Saman: Right now, it’s safer than let’s say two years ago, but not as safe as six years ago. That translates in terms of having to adapt to different security arrangements. I think my appearance also helps — I can sort of blend in quite easily in the Middle East. Perhaps for someone Caucasian, the threat of kidnapping would be too much.
Van Agtmael: The conventional wisdom is that at this moment in war coverage, there’s a lot less freedom of movement; that journalists are not seen as neutral but as tools to be leveraged. I don’t know if that’s actually true. There’s certainly been an uptick in the killing and kidnappings of journalists. But when I started covering Iraq in 2006, there was a huge kidnapping risk. The war was really turning from something where photographers and journalists could work relatively unimpeded without a lot of advance planning to only being able to work embedded. And so from my frame of reference, photography has always been in the time when it was dangerous to be a journalist. When I was in Mosul last year, it was possible to work relatively freely but there were a tremendous number of risks. Kidnapping, snipers, car bombs, conventional weapons, chemical attacks…
"Now I like working in a way that asks more questions than giving answers. "
- Moises Saman
How did Iraq affect you personally?
Saman: It wasn’t good for personal relationships; it was only good for your own career. No one knew the war was going to drag on so long. If anything you embrace that downward spiral — or at least I did, and I know for a fact many other people did. The war became your life; the intensity of it really took over everything else.

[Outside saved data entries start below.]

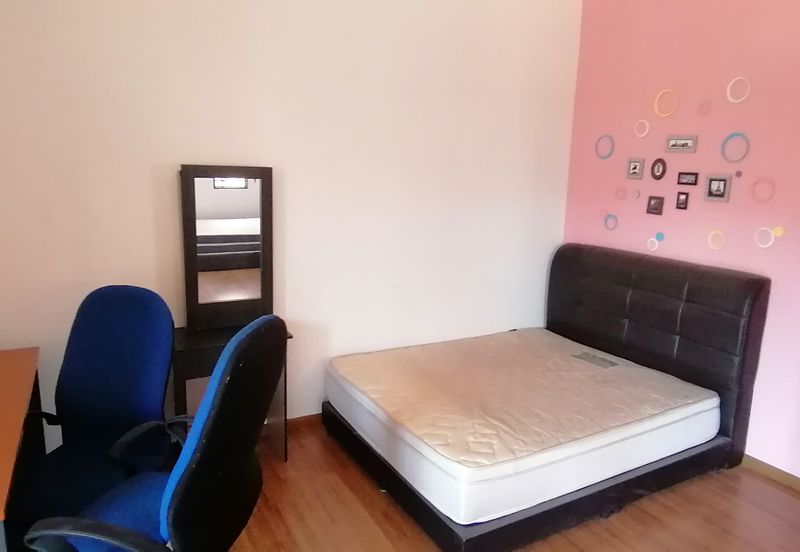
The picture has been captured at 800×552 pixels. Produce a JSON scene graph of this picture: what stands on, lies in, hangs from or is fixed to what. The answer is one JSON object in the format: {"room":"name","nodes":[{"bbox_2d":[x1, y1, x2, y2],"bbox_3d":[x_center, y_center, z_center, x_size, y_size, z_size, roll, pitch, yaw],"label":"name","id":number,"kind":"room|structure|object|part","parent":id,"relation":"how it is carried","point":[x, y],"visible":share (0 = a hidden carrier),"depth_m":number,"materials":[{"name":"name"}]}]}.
{"room":"bedroom","nodes":[
{"label":"bedroom","id":0,"kind":"room"},
{"bbox_2d":[0,0,580,455],"bbox_3d":[-0.516,-0.505,3.004,4.049,2.839,0.141,-4,13,-29],"label":"white wall","id":1,"kind":"structure","parent":0,"point":[297,296],"depth_m":2.91,"materials":[{"name":"paint"}]},
{"bbox_2d":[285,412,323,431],"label":"baseboard","id":2,"kind":"structure","parent":1,"relation":"attached to","point":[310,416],"depth_m":3.18,"materials":[{"name":"brown wood"}]},
{"bbox_2d":[187,419,799,551],"bbox_3d":[0.358,1.345,1.329,4.403,0.100,4.581,-4,13,-29],"label":"floor","id":3,"kind":"structure","parent":0,"point":[369,488],"depth_m":2.44,"materials":[{"name":"brown wood"}]},
{"bbox_2d":[0,345,45,551],"bbox_3d":[-1.497,0.789,1.718,0.631,0.734,1.253,-4,13,-29],"label":"desk","id":4,"kind":"object","parent":3,"relation":"on","point":[8,374],"visible":0.98,"depth_m":1.84,"materials":[{"name":"brown wood"}]},
{"bbox_2d":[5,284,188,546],"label":"office chair","id":5,"kind":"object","parent":3,"relation":"on","point":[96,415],"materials":[{"name":"blue fabric"}]},
{"bbox_2d":[25,316,288,551],"bbox_3d":[-0.667,0.649,1.527,0.663,1.101,0.672,4,11,8],"label":"office chair","id":6,"kind":"object","parent":3,"relation":"on","point":[176,498],"visible":0.99,"depth_m":1.42,"materials":[{"name":"blue fabric"}]},
{"bbox_2d":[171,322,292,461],"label":"side table","id":7,"kind":"object","parent":3,"relation":"on","point":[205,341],"visible":0.34,"depth_m":2.60,"materials":[{"name":"brown wood"}]},
{"bbox_2d":[179,165,275,330],"bbox_3d":[-0.854,-0.139,2.715,0.469,0.816,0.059,-4,13,-29],"label":"mirror","id":8,"kind":"object","parent":7,"relation":"on","point":[194,298],"visible":0.99,"depth_m":2.69,"materials":[{"name":"brown mirror"}]},
{"bbox_2d":[323,246,769,551],"bbox_3d":[0.702,0.448,2.933,1.811,1.046,1.458,-4,13,-29],"label":"bed","id":9,"kind":"object","parent":3,"relation":"on","point":[500,528],"visible":0.71,"depth_m":2.78,"materials":[{"name":"black leather"}]},
{"bbox_2d":[327,328,721,525],"bbox_3d":[0.628,0.653,2.963,1.740,0.217,1.385,-4,13,-29],"label":"mattress","id":10,"kind":"object","parent":9,"relation":"on","point":[530,436],"visible":0.98,"depth_m":2.59,"materials":[{"name":"beige fabric"}]},
{"bbox_2d":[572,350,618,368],"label":"mattress label","id":11,"kind":"object","parent":10,"relation":"on","point":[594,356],"visible":0.97,"depth_m":3.18,"materials":[{"name":"grey"}]},
{"bbox_3d":[0.701,0.932,3.218,2.109,0.173,1.704,-4,13,-29],"label":"base","id":12,"kind":"part","parent":9,"relation":"part of","materials":[{"name":"black leather"}]},
{"bbox_3d":[1.527,0.405,3.518,0.245,1.101,1.342,-4,13,-29],"label":"headboard","id":13,"kind":"part","parent":9,"relation":"part of","materials":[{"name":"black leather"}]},
{"bbox_2d":[562,0,799,481],"bbox_3d":[2.147,-0.305,2.406,0.140,2.855,3.653,-4,13,-29],"label":"pink wall","id":14,"kind":"structure","parent":0,"point":[680,250],"depth_m":3.00,"materials":[{"name":"pink paint"}]},
{"bbox_2d":[595,134,614,159],"bbox_3d":[1.350,-0.852,3.575,0.014,0.166,0.147,-4,13,-29],"label":"ring","id":15,"kind":"object","parent":14,"relation":"attached to","point":[611,150],"visible":0.98,"depth_m":3.57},
{"bbox_2d":[604,212,618,230],"bbox_3d":[1.380,-0.359,3.549,0.013,0.124,0.106,-4,13,-29],"label":"ring","id":16,"kind":"object","parent":14,"relation":"attached to","point":[607,226],"visible":0.97,"depth_m":3.55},
{"bbox_2d":[614,185,627,199],"bbox_3d":[1.418,-0.535,3.474,0.013,0.095,0.088,-4,13,-29],"label":"decal","id":17,"kind":"object","parent":14,"relation":"attached to","point":[623,195],"visible":0.98,"depth_m":3.47,"materials":[{"name":"pink"}]},
{"bbox_2d":[626,157,644,178],"bbox_3d":[1.467,-0.674,3.378,0.019,0.133,0.110,-4,13,-29],"label":"picture frame","id":18,"kind":"object","parent":14,"relation":"attached to","point":[637,161],"visible":0.97,"depth_m":3.37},
{"bbox_2d":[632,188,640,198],"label":"round decal","id":19,"kind":"object","parent":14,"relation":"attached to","point":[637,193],"visible":0.98,"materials":[{"name":"pink"}]},
{"bbox_2d":[634,119,649,137],"bbox_3d":[1.480,-0.905,3.326,0.013,0.112,0.099,-4,13,-29],"label":"ring","id":20,"kind":"object","parent":14,"relation":"attached to","point":[640,135],"visible":0.98,"depth_m":3.32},
{"bbox_2d":[646,236,660,251],"bbox_3d":[1.540,-0.197,3.296,0.012,0.090,0.080,-4,13,-29],"label":"round wall decoration","id":21,"kind":"object","parent":14,"relation":"attached to","point":[656,242],"visible":0.98,"depth_m":3.29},
{"bbox_2d":[646,195,664,215],"bbox_3d":[1.552,-0.429,3.297,0.020,0.115,0.103,-4,13,-29],"label":"picture frame","id":22,"kind":"object","parent":14,"relation":"attached to","point":[657,203],"visible":0.97,"depth_m":3.29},
{"bbox_2d":[650,157,666,179],"bbox_3d":[1.557,-0.646,3.266,0.020,0.134,0.098,-4,13,-29],"label":"oval picture frame","id":23,"kind":"object","parent":14,"relation":"attached to","point":[659,176],"visible":0.97,"depth_m":3.26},
{"bbox_2d":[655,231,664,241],"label":"decal","id":24,"kind":"object","parent":14,"relation":"attached to","point":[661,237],"visible":0.98,"depth_m":3.27,"materials":[{"name":"blue"}]},
{"bbox_2d":[653,88,677,116],"bbox_3d":[1.562,-1.016,3.187,0.015,0.161,0.143,-4,13,-29],"label":"ring","id":25,"kind":"object","parent":14,"relation":"attached to","point":[656,105],"visible":0.98,"depth_m":3.19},
{"bbox_2d":[664,134,697,152],"bbox_3d":[1.630,-0.766,3.147,0.019,0.098,0.192,-4,13,-29],"label":"picture frame","id":26,"kind":"object","parent":14,"relation":"attached to","point":[672,144],"visible":0.98,"depth_m":3.14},
{"bbox_2d":[675,191,689,209],"bbox_3d":[1.642,-0.438,3.153,0.018,0.105,0.072,-4,13,-29],"label":"picture frame","id":27,"kind":"object","parent":14,"relation":"attached to","point":[683,203],"visible":0.97,"depth_m":3.15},
{"bbox_2d":[677,171,699,185],"bbox_3d":[1.676,-0.568,3.153,0.020,0.076,0.123,-4,13,-29],"label":"picture frame","id":28,"kind":"object","parent":14,"relation":"attached to","point":[692,177],"visible":0.97,"depth_m":3.15,"materials":[{"name":"black"}]},
{"bbox_2d":[697,99,711,115],"bbox_3d":[1.706,-0.948,3.038,0.011,0.091,0.077,-4,13,-29],"label":"round wall decoration","id":29,"kind":"object","parent":14,"relation":"attached to","point":[702,105],"visible":0.98,"depth_m":3.04,"materials":[{"name":"pink"}]},
{"bbox_2d":[707,229,725,249],"bbox_3d":[1.758,-0.198,3.013,0.014,0.113,0.102,-4,13,-29],"label":"ring","id":30,"kind":"object","parent":14,"relation":"attached to","point":[710,240],"visible":0.97,"depth_m":3.01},
{"bbox_2d":[703,174,730,202],"bbox_3d":[1.736,-0.482,2.966,0.019,0.145,0.131,-4,13,-29],"label":"picture frame","id":31,"kind":"object","parent":14,"relation":"attached to","point":[718,189],"visible":0.98,"depth_m":2.96,"materials":[{"name":"grey"}]},
{"bbox_2d":[720,131,749,162],"bbox_3d":[1.783,-0.686,2.886,0.013,0.160,0.151,-4,13,-29],"label":"ring","id":32,"kind":"object","parent":14,"relation":"attached to","point":[735,134],"visible":0.97,"depth_m":2.88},
{"bbox_2d":[725,76,750,102],"bbox_3d":[1.772,-0.976,2.842,0.015,0.134,0.123,-4,13,-29],"label":"ring","id":33,"kind":"object","parent":14,"relation":"attached to","point":[738,78],"visible":0.98,"depth_m":2.84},
{"bbox_2d":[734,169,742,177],"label":"dot","id":34,"kind":"object","parent":14,"relation":"attached to","point":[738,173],"visible":0.98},
{"bbox_2d":[751,176,776,202],"bbox_3d":[1.867,-0.442,2.787,0.013,0.140,0.119,-4,13,-29],"label":"ring","id":35,"kind":"object","parent":14,"relation":"attached to","point":[754,187],"visible":0.96,"depth_m":2.79,"materials":[{"name":"pink"}]},
{"bbox_2d":[753,226,775,248],"bbox_3d":[1.878,-0.198,2.798,0.016,0.109,0.099,-4,13,-29],"label":"ring","id":36,"kind":"object","parent":14,"relation":"attached to","point":[767,245],"visible":0.97,"depth_m":2.79,"materials":[{"name":"white"}]},
{"bbox_2d":[742,453,799,492],"bbox_3d":[2.033,1.057,2.658,0.014,0.072,3.710,-4,13,-29],"label":"baseboard","id":37,"kind":"structure","parent":14,"relation":"attached to","point":[764,470],"depth_m":2.82,"materials":[{"name":"brown wood"}]},
{"bbox_2d":[771,226,783,237],"bbox_3d":[1.897,-0.222,2.723,0.011,0.054,0.054,-4,13,-29],"label":"decal","id":38,"kind":"object","parent":14,"relation":"attached to","point":[776,229],"visible":0.98,"depth_m":2.72,"materials":[{"name":"yellow"}]}
]}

Van Agtmael: Everyone has their own trajectory. For a time, it was pretty much a singular obsession that did start to take its toll. There’s a real, dark danger in being obsessed with covering war all the time. At some point I became mindful that it was taking a toll on my emotional health but also atrophying other parts of myself that were not being developed because I was so focused on myself. A combination of factors — a catastrophically failed relationship and a near-death experience — made me rethink my choices.
Saman: You surround yourself with similar kind of people and engaging with people outside of that circle became more and more difficult. It was important for me to learn how to get out of that circle, to grow as a person and as a photographer.

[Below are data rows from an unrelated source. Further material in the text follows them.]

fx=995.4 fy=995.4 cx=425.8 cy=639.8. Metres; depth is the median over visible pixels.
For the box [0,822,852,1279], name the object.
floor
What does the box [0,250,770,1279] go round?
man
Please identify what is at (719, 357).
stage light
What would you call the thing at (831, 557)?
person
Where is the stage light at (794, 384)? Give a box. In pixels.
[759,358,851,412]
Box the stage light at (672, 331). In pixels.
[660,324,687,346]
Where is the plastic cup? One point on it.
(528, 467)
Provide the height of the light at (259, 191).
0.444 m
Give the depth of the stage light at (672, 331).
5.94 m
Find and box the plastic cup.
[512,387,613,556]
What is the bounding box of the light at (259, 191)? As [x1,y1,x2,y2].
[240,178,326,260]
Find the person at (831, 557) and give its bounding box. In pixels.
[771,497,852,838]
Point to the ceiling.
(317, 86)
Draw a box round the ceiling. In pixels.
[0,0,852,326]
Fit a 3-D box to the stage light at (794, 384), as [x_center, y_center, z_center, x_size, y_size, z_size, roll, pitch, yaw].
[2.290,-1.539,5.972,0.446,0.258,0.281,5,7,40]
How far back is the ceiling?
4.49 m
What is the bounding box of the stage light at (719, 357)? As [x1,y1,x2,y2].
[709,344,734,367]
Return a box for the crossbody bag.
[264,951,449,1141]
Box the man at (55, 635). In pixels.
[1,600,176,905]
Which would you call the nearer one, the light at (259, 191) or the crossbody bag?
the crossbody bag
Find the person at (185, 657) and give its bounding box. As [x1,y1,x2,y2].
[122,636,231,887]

Van Agtmael: I knew Iraq was important to me and I had more to say. I just became more mindful of having balance. The impossible question is “when do you say it’s time to stop and move on? I do think about how I’m going to sustain this until I’m an old man: emotionally, physically, photographically, intellectually, artistically. In terms of energy as well. If any one of these things wanes too much, it’s hard to sustain.
How does your earlier work in Iraq sit with your approach today?
Van Agtmael: Photography is good at showing the human terms. When I was working primarily with the American soldiers, I was trying to tell a complex portrait of America at war — but it was nevertheless within the conventions of photographing an army at war. When it came to turning my lens onto the Iraqis, Syrians or Afghans, it was a much richer, nuanced portrait of a whole society — emotionally and photographically. It was important for my own reasons of identity to explore the American perspective but once I saw what I was missing, it dramatically changed my focus.
Saman: Back then I was more focused on getting that one picture that tells the story. Now I like working in a way that asks more questions than giving answers.
There are moments now that are perhaps more meaningful than I could see back then. The editing process, that’s where I find the language and the narrative; it’s where you can really shape things. When I have time to look at the work I was shooting then, these sensitivities I have now will hopefully allow me to see things I didn’t see then.